CREATE TABLE job_industries
( job_id INTEGER NOT NULL
, industry_id INTEGER NOT NULL
, PRIMARY KEY ( job_id, industry_id )
, INDEX industry_jobs ( industry_id, job_id )
, FOREIGN KEY ( job_id ) REFERENCES jobs ( id )
, FOREIGN KEY ( industry_id ) REFERENCES industries ( id )
);

Perfect, thank you! And… on that basis how would I run the original query to include my group_concat?

you’d need to join to a subquery that did the aggregation

give it a try, come on…

Im trying this, but it returns the industry as a BLOB field and I can’t see the data within it. Any idea why?

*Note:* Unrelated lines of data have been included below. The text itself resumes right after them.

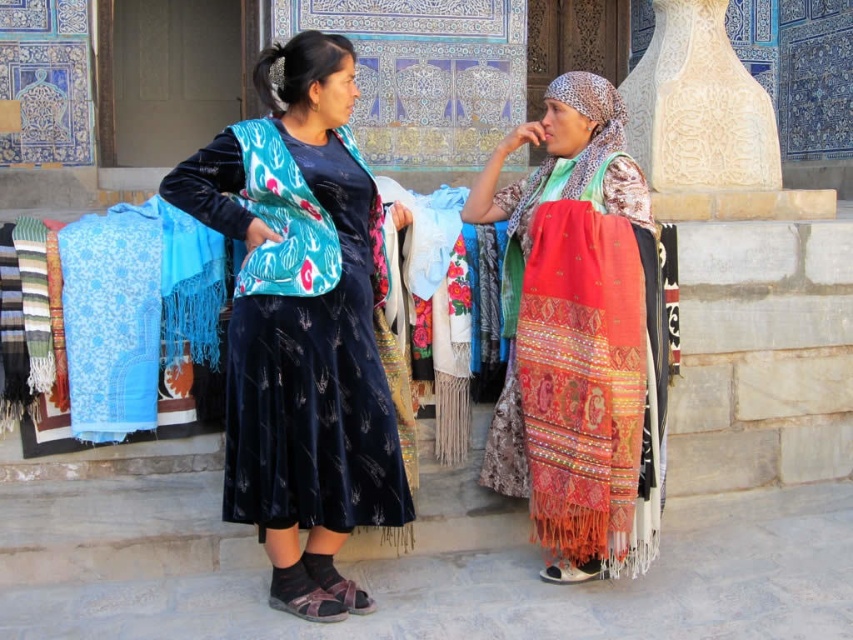
In the scene shown: Can you confirm if velvet blue dress at center is taller than red woven shawl at right?

No.

Between point (286, 100) and point (606, 92), which one is positioned in front?

Point (286, 100) is in front.

Is point (347, 257) farther from viewer compared to point (511, 308)?

No, it is in front of (511, 308).

Where is `velvet blue dress at center`? velvet blue dress at center is located at coordinates point(302,324).

Which is below, embroidered silk scarf at center or red woven shawl at right?

embroidered silk scarf at center is lower down.

Between embroidered silk scarf at center and red woven shawl at right, which one has more height?

red woven shawl at right is taller.

Is point (549, 374) positioned before point (585, 86)?

That is True.

You are a GUI agent. You are given a task and a screenshot of the screen. Output one action in this format:
    pyautogui.click(x=<x>, y=<y>)
    Task: Click on the embroidered silk scarf at center
    
    Given the screenshot: What is the action you would take?
    pyautogui.click(x=579, y=336)

Is velvet blue dress at center shorter than embroidered silk scarf at center?

No.

Does velvet blue dress at center have a greater width compared to embroidered silk scarf at center?

Correct, the width of velvet blue dress at center exceeds that of embroidered silk scarf at center.

Which is in front, point (280, 176) or point (577, 484)?

Point (577, 484)

Image resolution: width=853 pixels, height=640 pixels. I want to click on velvet blue dress at center, so click(x=302, y=324).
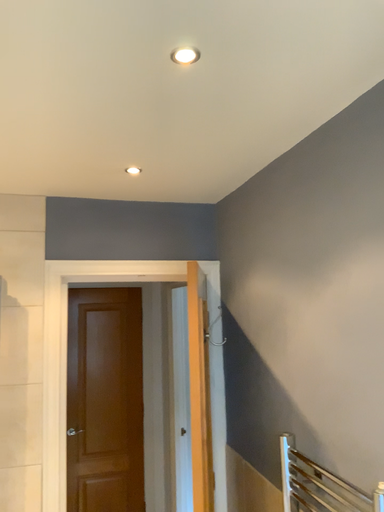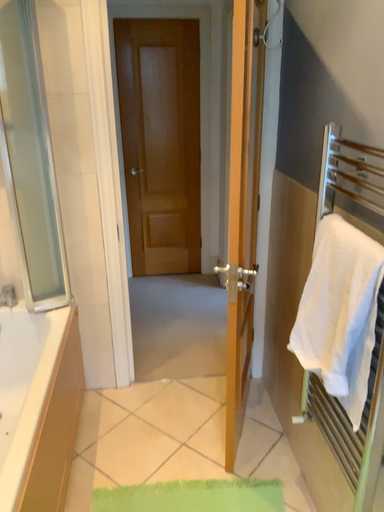
Question: How did the camera likely rotate when shooting the video?

Choices:
 (A) rotated downward
 (B) rotated upward

Answer: (A)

SELECT jobs.job_title, companies.company_name, companies.company_url, companies.logo_thumbnail, jobs.job_url, jobs.job_salary, jobs.job_ote, jobs.job_perks, jobs.job_description, jobs.date_posted, 
GROUP_CONCAT( jobs_sectors.sector, ', ' ) AS industry, 
count( featured_jobs.id ) AS featured
FROM jobs
INNER JOIN companies ON companies.id = jobs.company_id
INNER JOIN jobs_sectors ON jobs_sectors.job_id = jobs.id
LEFT OUTER JOIN featured_jobs ON featured_jobs.job_id = jobs.id
WHERE jobs.status = 'on'
GROUP BY jobs.id
ORDER BY featured DESC , date_posted DESC

no, you need to replace the join to jobs_sectors with a join to a subquery, which does the GROUP_CONCAT and has a GROUP BY jobs_sectors.job_id

you’ve never seen a join to a subquery before?

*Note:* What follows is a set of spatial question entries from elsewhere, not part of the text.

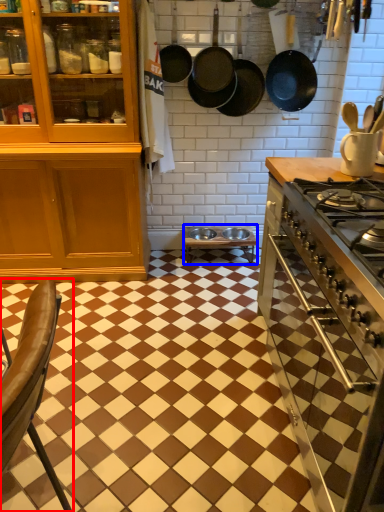
Question: Which of the following is the farthest to the observer, chair (highlighted by a red box) or table (highlighted by a blue box)?

Choices:
 (A) chair
 (B) table

Answer: (B)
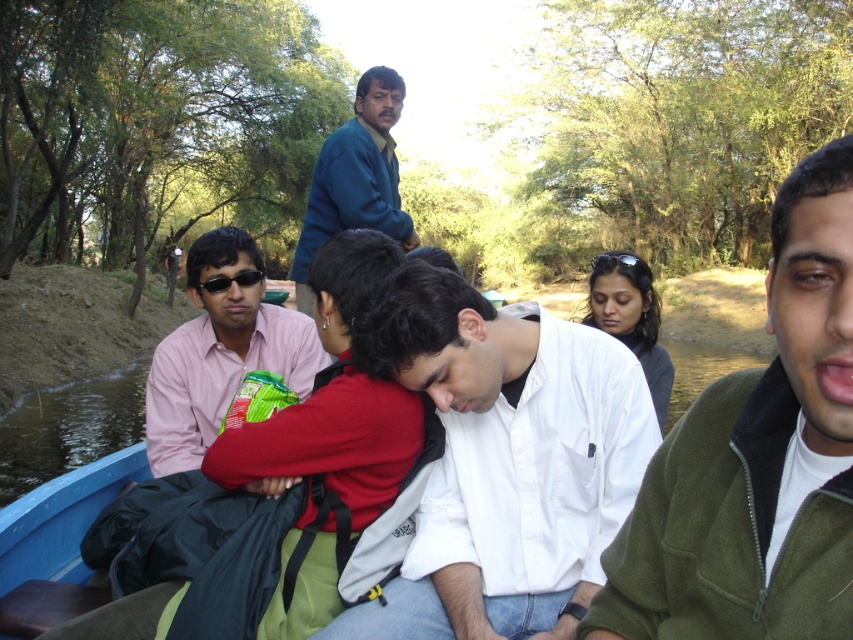
You are a photographer taking a picture of the group on the boat. You want to focus on the teal sweater at upper center. Where should you aim your camera to capture it?

You should aim your camera at point coordinates of [355,177] to capture the teal sweater at upper center.

You are on the boat and want to place a small item on both point A at point [776,307] and point B at point [222,280]. Which point is closer to you where you can reach it without moving your body?

Point A at point [776,307] is closer to the viewer than point B at point [222,280], so you can reach it without moving your body.

You are a photographer trying to capture a candid shot of the green fleece jacket at upper right and the black plastic sunglasses at left. Since you want to ensure both are in focus, you need to know their vertical positions. Which object is positioned lower in the image?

No do you have a link where I can see how to join a subquery?

I tried this, but no luck…Am I getting close :wink:


SELECT jobs.job_title, companies.company_name, companies.company_url, companies.logo_thumbnail, jobs.job_url, jobs.job_salary, jobs.job_ote, jobs.job_perks, jobs.job_description, jobs.date_posted, count( featured_jobs.id ) AS featured
FROM jobs
INNER JOIN companies ON companies.id = jobs.company_id
INNER JOIN (
SELECT GROUP_CONCAT( jobs_sectors.sector, ', ' )
FROM jobs_sectors
GROUP BY jobs_sectors.job_id
) AS industry
LEFT OUTER JOIN featured_jobs ON featured_jobs.job_id = jobs.id
WHERE jobs.status = 'on'
GROUP BY jobs.id
ORDER BY featured DESC , date_posted DESC

SELECT jobs.job_title
     , companies.company_name
     , companies.company_url
     , companies.logo_thumbnail
     , jobs.job_url
     , jobs.job_salary
     , jobs.job_ote
     , jobs.job_perks
     , jobs.job_description
     , jobs.date_posted
     , [COLOR="DarkGreen"]i.sectors[/COLOR]
     , [COLOR="Blue"]f.featured[/COLOR]
  FROM jobs
INNER
  JOIN companies
    ON companies.id = jobs.company_id
INNER
  JOIN [COLOR="DarkGreen"]( SELECT job_id
              , GROUP_CONCAT(sector) AS sectors
           FROM jobs_sectors
         GROUP
             BY job_id ) AS i
    ON i.job_id = jobs.id[/COLOR]
LEFT OUTER
  JOIN [COLOR="blue"]( SELECT job_id
              , COUNT(*) AS featured
           FROM featured_jobs
         GROUP
             BY job_id ) AS f
    ON f.job_id = jobs.id[/COLOR]
 WHERE jobs.status = 'on'
ORDER
    BY featured DESC
     , date_posted DESC

Thanks, although the derived sectors field is still being shown as a BLOB field - is this right?

use LEFT(GROUP_CONCAT(…),255)

Thanks r937!

That brings me to my final question…

If I wanted to perform a search on the sectors and find all rows (jobs) which are listed in more than one sector - how would I do that?

For example the jobs_sectors table might contain the following:

job_id sector
1 22
1 28
2 22
3 25

Now if I did a search for sector 22, it should return both job_id 1 and job_id 2.

Thanks in advance, you’ve been a great help!